A quelques métros plus loin, les mésaventures des résidents du célèbre foyer de Montreuil Bara, sont tout aussi rocambolesques que celles de leurs compatriotes. A l’entrée, des dizaines de marchands à la sauvette de cacahuètes, cartes téléphoniques, chaussures, vêtements, ceintures, tentent d’attirer leurs clients qu’ils taquinent tantôt en bambara, tantôt en soninké. Sur 800 résidents, seuls 22 ont reçu leur carte électorale. Et même ceux qui ont reçu leur carte pour voter n’ont parfois pas pu le faire, assure-t-on. Pour certains, la Présidentielle semble n’avoir jamais existé. « On n’est pas au courant de ça. Nous, c’est comme si on n’existe pas », lance Sissoko qui fait la moue. Le bureau où devait voter le cinquantenaire qui porte un bonnet à rayure assorti d’une chemine bleu ciel, était à Nantes, alors qu’il vit dans ce foyer depuis 1991. « Nantes c’est où même?, demande-t-il l’air désabusé. Moi j’ai reçu ma carte électorale, mais je n’ai pas été voter. On m’envoie à perpette dans un endroit lointain, alors que je peux voter près de Montreuil! Pourquoi j’irai voter? » « Et moi j’ai été plus de 1 000 fois au Consulat, ils ne m’ont pas donné ma carte électorale», fustige un autre de ses concitoyens, debout près de lui.

«Même moi qui supervise à la Ceni, je n’ai pas pu voter…»

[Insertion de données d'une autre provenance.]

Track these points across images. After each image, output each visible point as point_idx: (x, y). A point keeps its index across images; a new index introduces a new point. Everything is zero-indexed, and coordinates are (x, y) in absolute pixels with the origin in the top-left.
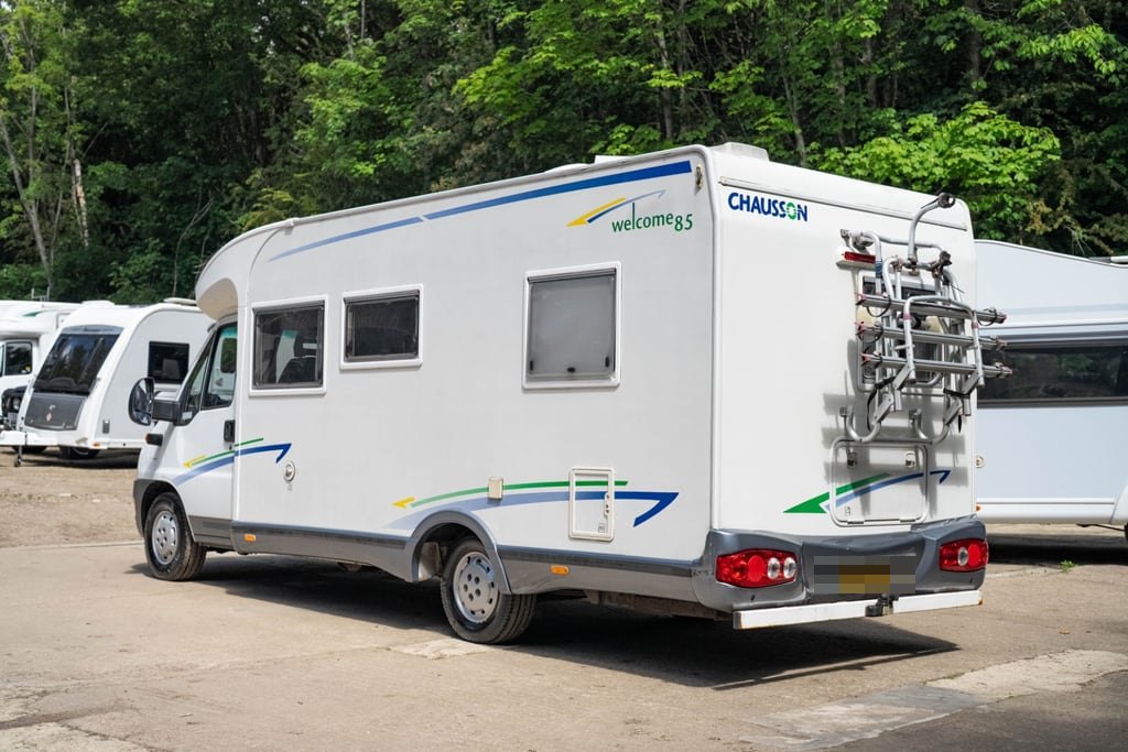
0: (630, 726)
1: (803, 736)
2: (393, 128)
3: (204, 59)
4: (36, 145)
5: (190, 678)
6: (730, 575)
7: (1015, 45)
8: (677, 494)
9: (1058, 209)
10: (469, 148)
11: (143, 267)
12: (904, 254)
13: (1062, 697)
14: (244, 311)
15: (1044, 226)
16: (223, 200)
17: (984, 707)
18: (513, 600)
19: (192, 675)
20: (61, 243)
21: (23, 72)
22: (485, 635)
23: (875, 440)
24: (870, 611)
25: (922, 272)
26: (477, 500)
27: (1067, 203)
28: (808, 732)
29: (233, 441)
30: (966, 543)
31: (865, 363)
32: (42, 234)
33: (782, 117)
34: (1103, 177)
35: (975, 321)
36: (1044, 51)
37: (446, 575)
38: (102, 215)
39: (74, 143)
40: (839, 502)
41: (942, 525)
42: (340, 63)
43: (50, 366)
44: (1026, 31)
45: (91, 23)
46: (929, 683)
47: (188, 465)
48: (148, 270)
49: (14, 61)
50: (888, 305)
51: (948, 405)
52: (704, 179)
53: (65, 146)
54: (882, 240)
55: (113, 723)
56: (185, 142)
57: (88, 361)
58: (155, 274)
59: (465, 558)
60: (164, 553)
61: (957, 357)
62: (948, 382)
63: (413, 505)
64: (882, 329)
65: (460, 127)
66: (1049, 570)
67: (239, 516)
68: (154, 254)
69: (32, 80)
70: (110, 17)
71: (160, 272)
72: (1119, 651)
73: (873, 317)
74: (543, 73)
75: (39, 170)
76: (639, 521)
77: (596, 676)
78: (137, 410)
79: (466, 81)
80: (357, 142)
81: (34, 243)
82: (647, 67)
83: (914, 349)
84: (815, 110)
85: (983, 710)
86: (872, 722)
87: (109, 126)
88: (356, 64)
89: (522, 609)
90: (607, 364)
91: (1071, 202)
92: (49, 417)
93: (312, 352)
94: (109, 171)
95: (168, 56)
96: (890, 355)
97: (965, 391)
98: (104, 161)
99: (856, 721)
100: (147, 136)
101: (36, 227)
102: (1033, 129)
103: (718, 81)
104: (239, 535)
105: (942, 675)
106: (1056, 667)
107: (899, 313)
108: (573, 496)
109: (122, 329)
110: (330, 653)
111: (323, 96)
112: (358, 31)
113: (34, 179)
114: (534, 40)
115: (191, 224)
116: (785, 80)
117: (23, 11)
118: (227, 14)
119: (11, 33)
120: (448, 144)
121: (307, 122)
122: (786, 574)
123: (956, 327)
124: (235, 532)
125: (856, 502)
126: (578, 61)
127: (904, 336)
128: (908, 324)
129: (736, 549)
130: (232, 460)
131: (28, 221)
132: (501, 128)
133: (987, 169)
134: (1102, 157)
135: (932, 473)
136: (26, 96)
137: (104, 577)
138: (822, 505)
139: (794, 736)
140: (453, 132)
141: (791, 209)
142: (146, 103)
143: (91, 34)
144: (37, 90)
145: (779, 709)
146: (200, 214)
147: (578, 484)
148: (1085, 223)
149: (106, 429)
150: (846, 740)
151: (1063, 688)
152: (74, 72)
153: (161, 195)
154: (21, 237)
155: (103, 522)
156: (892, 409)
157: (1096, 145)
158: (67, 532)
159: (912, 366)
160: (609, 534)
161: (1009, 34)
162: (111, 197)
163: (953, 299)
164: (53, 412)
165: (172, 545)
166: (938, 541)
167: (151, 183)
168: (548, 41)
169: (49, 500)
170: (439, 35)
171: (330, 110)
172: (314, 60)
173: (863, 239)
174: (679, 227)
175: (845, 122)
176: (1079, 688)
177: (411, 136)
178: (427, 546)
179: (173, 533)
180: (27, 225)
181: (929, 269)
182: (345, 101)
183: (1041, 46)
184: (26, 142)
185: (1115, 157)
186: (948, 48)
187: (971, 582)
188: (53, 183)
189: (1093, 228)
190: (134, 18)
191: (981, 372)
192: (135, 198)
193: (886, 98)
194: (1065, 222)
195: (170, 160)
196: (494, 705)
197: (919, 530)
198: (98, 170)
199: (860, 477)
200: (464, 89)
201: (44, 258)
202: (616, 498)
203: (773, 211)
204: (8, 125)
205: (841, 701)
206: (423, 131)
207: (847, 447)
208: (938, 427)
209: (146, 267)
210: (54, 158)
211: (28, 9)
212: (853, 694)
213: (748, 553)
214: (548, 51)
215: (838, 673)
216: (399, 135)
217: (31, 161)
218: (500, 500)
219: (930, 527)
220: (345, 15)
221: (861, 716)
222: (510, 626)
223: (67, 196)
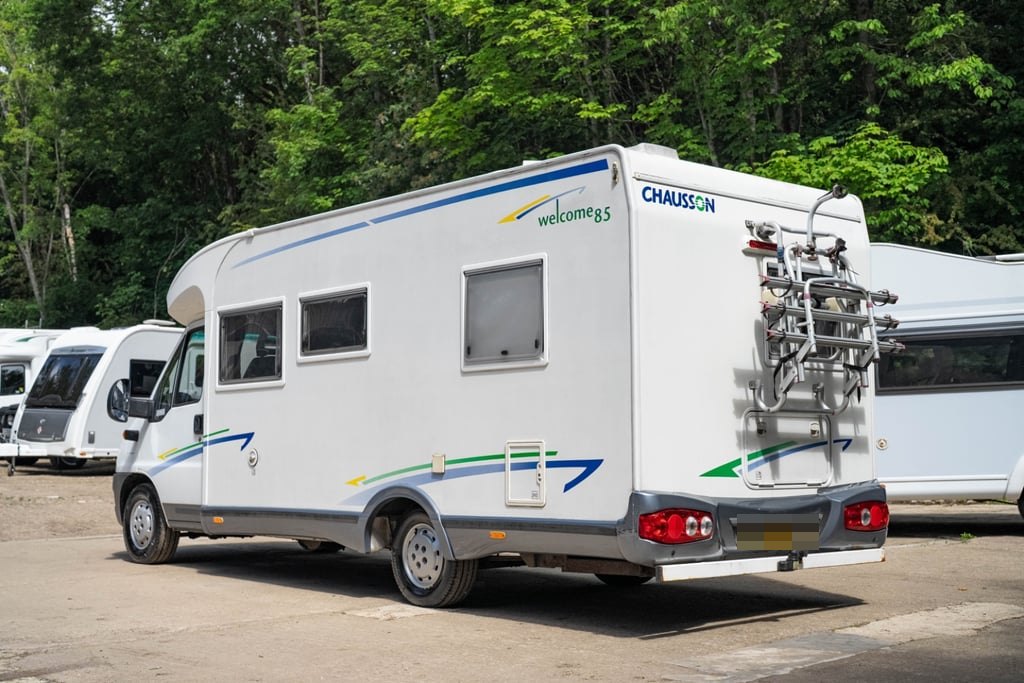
0: (562, 669)
1: (720, 674)
2: (350, 164)
3: (181, 111)
4: (29, 191)
5: (161, 639)
6: (651, 532)
7: (905, 76)
8: (602, 460)
9: (949, 221)
10: (418, 180)
11: (126, 298)
12: (803, 241)
13: (959, 640)
14: (210, 315)
15: (937, 237)
16: (197, 236)
17: (888, 648)
18: (457, 566)
19: (162, 637)
20: (52, 279)
21: (19, 127)
22: (432, 599)
23: (781, 410)
24: (782, 567)
25: (821, 257)
26: (423, 475)
27: (957, 215)
28: (725, 671)
29: (202, 433)
30: (868, 504)
31: (770, 338)
32: (35, 271)
33: (698, 143)
34: (988, 192)
35: (870, 301)
36: (931, 80)
37: (396, 547)
38: (89, 253)
39: (63, 190)
40: (750, 468)
41: (846, 489)
42: (301, 108)
43: (40, 386)
44: (914, 63)
45: (79, 81)
46: (837, 631)
47: (161, 457)
48: (130, 301)
49: (10, 117)
50: (789, 286)
51: (847, 378)
52: (619, 175)
53: (55, 192)
54: (783, 229)
55: (88, 676)
56: (163, 185)
57: (74, 378)
58: (137, 305)
59: (412, 530)
60: (140, 538)
61: (854, 334)
62: (847, 357)
63: (365, 483)
64: (784, 307)
65: (409, 162)
66: (949, 542)
67: (208, 501)
68: (136, 287)
69: (26, 134)
70: (94, 77)
71: (140, 302)
72: (1010, 603)
73: (776, 298)
74: (482, 110)
75: (32, 213)
76: (568, 487)
77: (533, 631)
78: (115, 408)
79: (414, 119)
80: (316, 179)
81: (28, 280)
82: (576, 101)
83: (814, 325)
84: (729, 137)
85: (886, 651)
86: (783, 661)
87: (94, 174)
88: (315, 108)
89: (465, 575)
90: (537, 346)
91: (961, 215)
92: (40, 430)
93: (273, 352)
94: (95, 213)
95: (147, 110)
96: (793, 330)
97: (863, 364)
98: (91, 205)
99: (769, 661)
100: (128, 181)
101: (29, 265)
102: (924, 149)
103: (640, 112)
104: (208, 518)
105: (849, 624)
106: (954, 616)
107: (800, 294)
108: (508, 467)
109: (105, 349)
110: (290, 617)
111: (286, 138)
112: (317, 81)
113: (28, 222)
114: (473, 80)
115: (169, 258)
116: (701, 112)
117: (19, 73)
118: (199, 68)
119: (8, 93)
120: (399, 178)
121: (271, 162)
122: (704, 532)
123: (853, 307)
124: (204, 515)
125: (766, 467)
126: (514, 98)
127: (805, 314)
128: (808, 303)
129: (657, 508)
130: (201, 451)
131: (23, 260)
132: (446, 162)
133: (882, 184)
134: (987, 174)
135: (835, 441)
136: (20, 148)
137: (87, 563)
138: (736, 470)
139: (712, 674)
140: (403, 166)
141: (700, 201)
142: (129, 152)
143: (78, 91)
144: (31, 143)
145: (700, 653)
146: (177, 250)
147: (512, 456)
148: (974, 234)
149: (91, 440)
150: (760, 676)
151: (959, 633)
152: (63, 125)
153: (141, 234)
154: (17, 275)
155: (87, 520)
156: (796, 381)
157: (982, 164)
158: (54, 528)
159: (813, 341)
160: (542, 500)
161: (899, 66)
162: (98, 237)
163: (848, 280)
164: (43, 426)
165: (148, 532)
166: (843, 502)
167: (133, 223)
168: (486, 81)
169: (38, 501)
170: (390, 80)
171: (292, 150)
172: (278, 107)
173: (766, 228)
174: (598, 219)
175: (756, 147)
176: (975, 632)
177: (365, 170)
178: (378, 520)
179: (149, 520)
180: (21, 264)
181: (826, 255)
182: (306, 141)
183: (927, 76)
184: (21, 189)
185: (998, 174)
186: (845, 79)
187: (874, 541)
188: (45, 225)
189: (982, 238)
190: (117, 76)
191: (876, 347)
192: (120, 238)
193: (793, 126)
194: (956, 233)
195: (149, 201)
196: (438, 655)
197: (825, 493)
198: (86, 213)
199: (769, 445)
200: (411, 127)
201: (37, 293)
202: (547, 466)
203: (683, 203)
204: (4, 175)
205: (755, 646)
206: (376, 166)
207: (757, 418)
208: (839, 399)
209: (129, 298)
210: (46, 202)
211: (22, 71)
212: (768, 640)
213: (667, 512)
214: (486, 90)
215: (754, 624)
216: (354, 170)
217: (24, 206)
218: (443, 474)
219: (835, 491)
220: (305, 66)
221: (775, 657)
222: (454, 590)
223: (58, 237)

Même son de cloche à quelques minutes plus loin, au foyer Léopold Sédar Senghor du 13ème Arrondissement de Paris, où les entrées et sorties des résidents vont bon train. « Moi je me suis inscrit depuis 2009, mais je n’ai pas reçu ma carte d’électeur comme beaucoup d’autres au sein du foyer », raconte d’une voix posée Seidou, assis sur une marche de l’escalier à l’entrée, près de trois autres résidents du foyer. Tant de plaintes qui agacent Diabaté, l’un des représentants de la Commission nationale électorale à Paris, chargé de veiller au bon déroulement des élections. « Il faut que les gens comprennent que cette élection a été organisée dans la précipitation, donc forcément, il fallait s’attendre à ce qu’il y ait des problèmes. Faut pas tout prendre à la lettre. Le scrutin était prématuré », explique-t-il. Il admet toutefois que beaucoup n’ont en effet pas retrouvé leur bureau de vote ni obtenu leur carte d’électeur. « Ils ont décidé de faire des élections, donc il faut les faire et respecter les lois en place. Moi-même qui supervise à la Ceni, je n’ai pas reçu ma carte d’électeur. Que voulez-vous? C’est comme ça.»